[The data Boundary: Start]

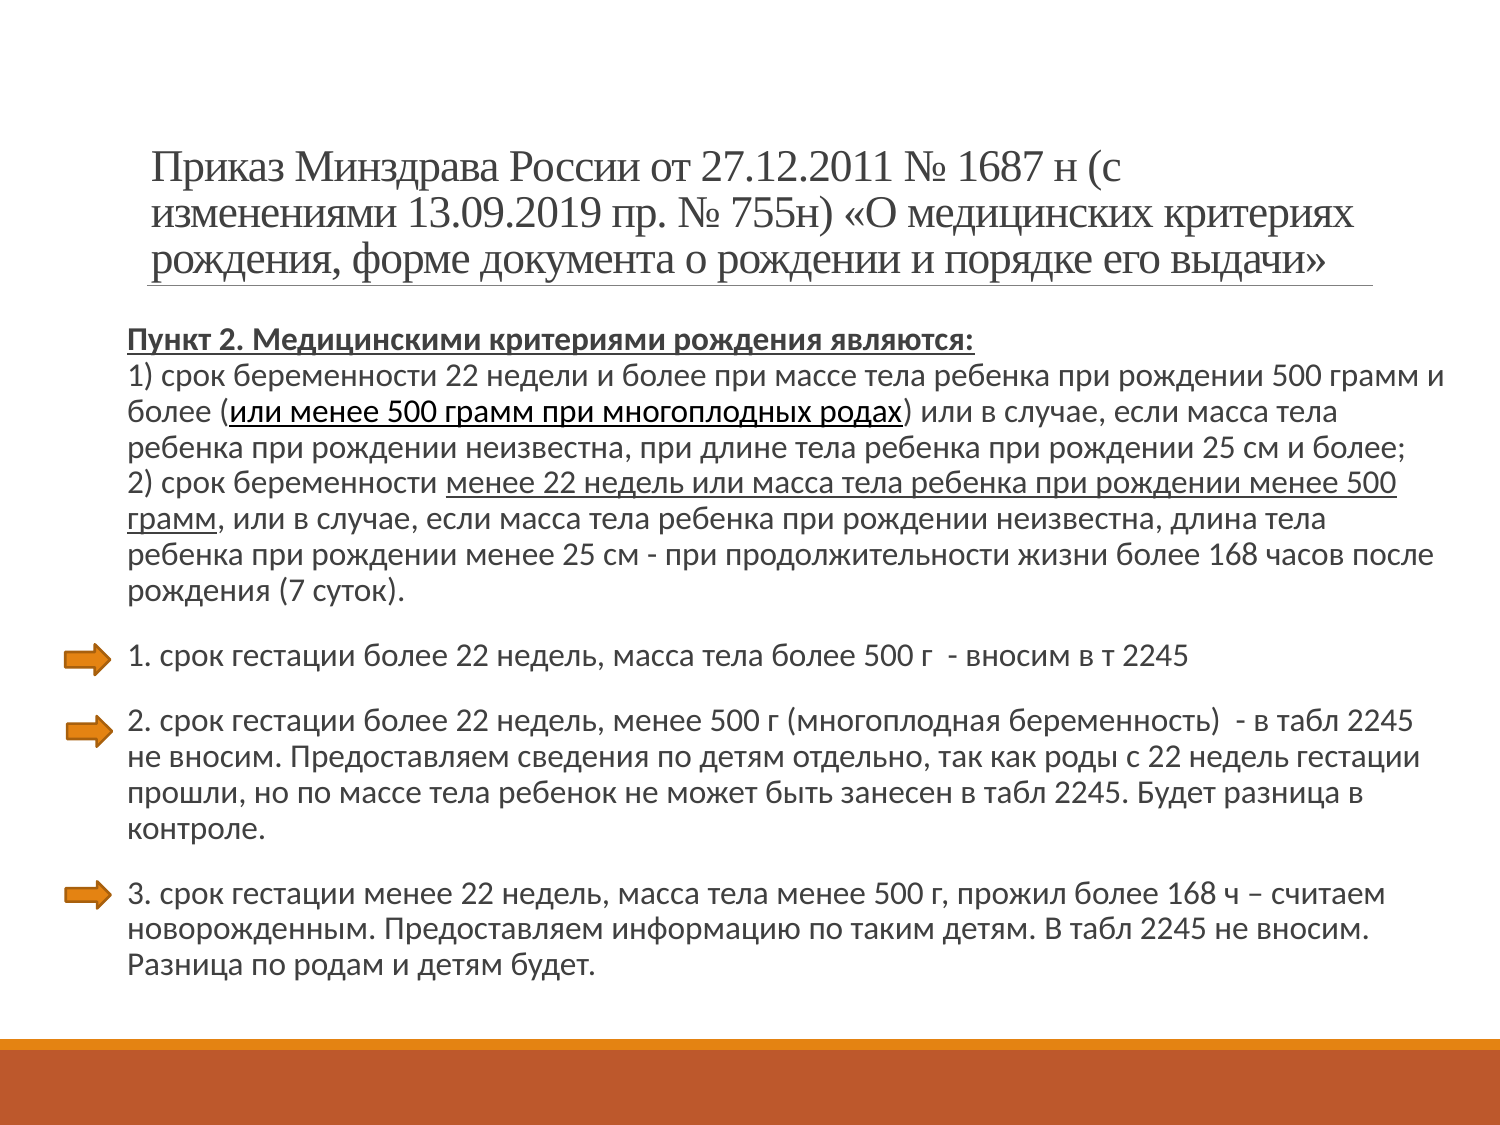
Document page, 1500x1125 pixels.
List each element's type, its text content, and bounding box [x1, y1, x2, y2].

text_box [64, 880, 112, 910]
title Приказ Минздрава России от 27.12.2011 № 1687 н (с изменениями 13.09.2019 пр. № 755н) «О медицинских критериях рождения, форме документа о рождении и порядке его выдачи» [135, 78, 1374, 291]
list Пункт 2. Медицинскими критериями рождения являются: 1) срок беременности 22 недели и более при массе тела ребенка при рождении 500 грамм и более (или менее 500 грамм при многоплодных родах) или в случае, если масса тела ребенка при рождении неизвестна, при длине тела ребенка при рождении 25 см и более; 2) срок беременности менее 22 недель или масса тела ребенка при рождении менее 500 грамм, или в случае, если масса тела ребенка при рождении неизвестна, длина тела ребенка при рождении менее 25 см - при продолжительности жизни более 168 часов после рождения (7 суток). 1. срок гестации более 22 недель, масса тела более 500 г - вносим в т 2245 2. срок гестации более 22 недель, менее 500 г (многоплодная беременность) - в табл 2245 не вносим. Предоставляем сведения по детям отдельно, так как роды с 22 недель гестации прошли, но по массе тела ребенок не может быть занесен в табл 2245. Будет разница в контроле. 3. срок гестации менее 22 недель, масса тела менее 500 г, прожил более 168 ч – считаем новорожденным. Предоставляем информацию по таким детям. В табл 2245 не вносим. Разница по родам и детям будет. [112, 314, 1447, 1005]
text_box [65, 714, 113, 748]
text_box [63, 643, 112, 677]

[The data Boundary: End]

## Instruction
The data above should be returned in full, exactly as written, apart from its images.

## Completed exercise
Document page, 1500x1125 pixels.
List each element's type, its text content, and bounding box [x1, y1, x2, y2].

text_box [64, 880, 112, 910]
title Приказ Минздрава России от 27.12.2011 № 1687 н (с изменениями 13.09.2019 пр. № 755н) «О медицинских критериях рождения, форме документа о рождении и порядке его выдачи» [135, 78, 1374, 291]
list Пункт 2. Медицинскими критериями рождения являются: 1) срок беременности 22 недели и более при массе тела ребенка при рождении 500 грамм и более (или менее 500 грамм при многоплодных родах) или в случае, если масса тела ребенка при рождении неизвестна, при длине тела ребенка при рождении 25 см и более; 2) срок беременности менее 22 недель или масса тела ребенка при рождении менее 500 грамм, или в случае, если масса тела ребенка при рождении неизвестна, длина тела ребенка при рождении менее 25 см - при продолжительности жизни более 168 часов после рождения (7 суток). 1. срок гестации более 22 недель, масса тела более 500 г - вносим в т 2245 2. срок гестации более 22 недель, менее 500 г (многоплодная беременность) - в табл 2245 не вносим. Предоставляем сведения по детям отдельно, так как роды с 22 недель гестации прошли, но по массе тела ребенок не может быть занесен в табл 2245. Будет разница в контроле. 3. срок гестации менее 22 недель, масса тела менее 500 г, прожил более 168 ч – считаем новорожденным. Предоставляем информацию по таким детям. В табл 2245 не вносим. Разница по родам и детям будет. [112, 314, 1447, 1005]
text_box [65, 714, 113, 748]
text_box [63, 643, 112, 677]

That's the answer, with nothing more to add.